Raiders Mock Draft: Vegas Keeps Stacking Defensive Picks

Round 3

No. 70 overall: Defensive tackle Siaki Ika (Baylor) – This guy commands attention. A prototype nose tackle with his size and also a quick fit, Ika can anchor the middle of the Raiders defensive line as a space eater and block occupier who can collapse the middle of the pocket.

No. 100 overall: Linebacker Daiyan Henley (Washington State) – Now you know it’s a mock draft when you have the Raiders taking two linebackers in the top 100 picks. But Henley has experience in the 4-2-5 scheme and is a classic run-and-chase linebacker with speed who has takeaway production. Something the Raiders sorely need.

Round 4

No. 109 overall: Tight end Cameron Latu (Alabama) – A combo tight end who is accustomed to lining up inline or outside wide, Latu is a smooth pass catcher and good blocker. He can improve in both areas but would be a solid prospect to learn behind Austin Hooper and fit in as an inline blocking TE in year one.

7-Round Raiders Mock Draft: GM Dave Ziegler (finally) gets Patrick Graham some help

Round 5

No. 141 overall: Quarterback Jake Haener (Fresno State) – The Raiders have spent so much time scouting and visiting with Haener that it would be a shock if he wasn’t selected. He isn’t going to wow you with his physical attributes, but he’s got the requisite moxie and confidence to be a developmental quarterback under McDaniels.

No. 144 overall: Edge, K.J. Henry (Clemson) – A persistent defensive end, Henry has a non-stop motor and a solid pass-rushing toolkit to break down blockers. While his QB takedown production wasn’t high at Clemson, he did lead the team in pressures (53). The Raiders need more of that.

No. 148 overall: Offensive tackle, Jake Witt (Northern Michigan) – The pick acquired via a draft-day trade means a perfect spot for a project. Witt is the epitome of a moldable prospect due to his outstanding athletic profile and natural talent, but he is raw in terms of experience. A year of seasoning with the Raiders will help make Witt a swing tackle and potential starter down the road.

No. 174 overall: Cornerback Riley Moss (Iowa) – Fast, competitive, and packing a wallop, Moss can play outside or inside due to his ability to tackle. Can take the ball away, and he takes it personally when a catch is made on him. The Raiders need more of that attitude in the secondary.

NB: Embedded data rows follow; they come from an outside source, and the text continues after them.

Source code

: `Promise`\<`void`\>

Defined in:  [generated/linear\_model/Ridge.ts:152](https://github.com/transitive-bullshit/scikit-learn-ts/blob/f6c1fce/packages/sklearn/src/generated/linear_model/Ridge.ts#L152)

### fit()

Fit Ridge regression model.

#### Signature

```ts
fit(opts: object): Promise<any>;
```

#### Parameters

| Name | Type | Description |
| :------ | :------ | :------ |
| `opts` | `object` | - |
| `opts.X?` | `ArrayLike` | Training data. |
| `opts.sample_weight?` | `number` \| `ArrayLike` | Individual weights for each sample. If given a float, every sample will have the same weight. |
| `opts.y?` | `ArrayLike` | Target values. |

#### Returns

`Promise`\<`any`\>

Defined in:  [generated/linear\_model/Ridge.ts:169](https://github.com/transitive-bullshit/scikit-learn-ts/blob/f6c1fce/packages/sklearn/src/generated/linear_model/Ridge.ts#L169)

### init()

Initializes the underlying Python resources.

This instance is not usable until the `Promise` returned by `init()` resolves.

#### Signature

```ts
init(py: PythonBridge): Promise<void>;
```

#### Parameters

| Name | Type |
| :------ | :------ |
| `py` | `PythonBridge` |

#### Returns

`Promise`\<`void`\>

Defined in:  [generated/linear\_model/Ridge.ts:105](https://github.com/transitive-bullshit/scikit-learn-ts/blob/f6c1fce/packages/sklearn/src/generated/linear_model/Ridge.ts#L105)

More Help For Patrick Graham

Round 6

No. 204 overall: Safety Anthony Johnson Jr. (Iowa State) – A cornerback turned safety who has the speed and physical makeup for the next level, Johnson was always around the ball in college. The Raiders need more depth at the position, and Johnson offers free safety and nickel corner capability.

No. 214 overall: Linebacker Nick Herbig (Wisconsin) – Finding subpackage pass rushers is always a plus, and the Raiders landing a ‘tweener’ in Herbig is solid. He isn’t big enough to be an every-down true edge, but he’s explosive and knows how to get by blockers en route to the quarterback.

Round 7

No. 220 overall: Wide receiver Derius Davis (TCU) A wideout? This kid is a sprinter through and through and offers immediate featured returner skills. Las Vegas needs an electrifying presence in the return game, and Davis’s 4.36 speed sure fits the mold.

No. 231 overall: Defensive tackle Karl Brooks (Bowling Green). Big and moldable defensive tackles don’t come around often, and like Ika in round three, Brooks is a massive kid who can move well, too. Ika and Brooks will remind Raider Nation, or short-term Raiders, Ted Washington and Sam Adams.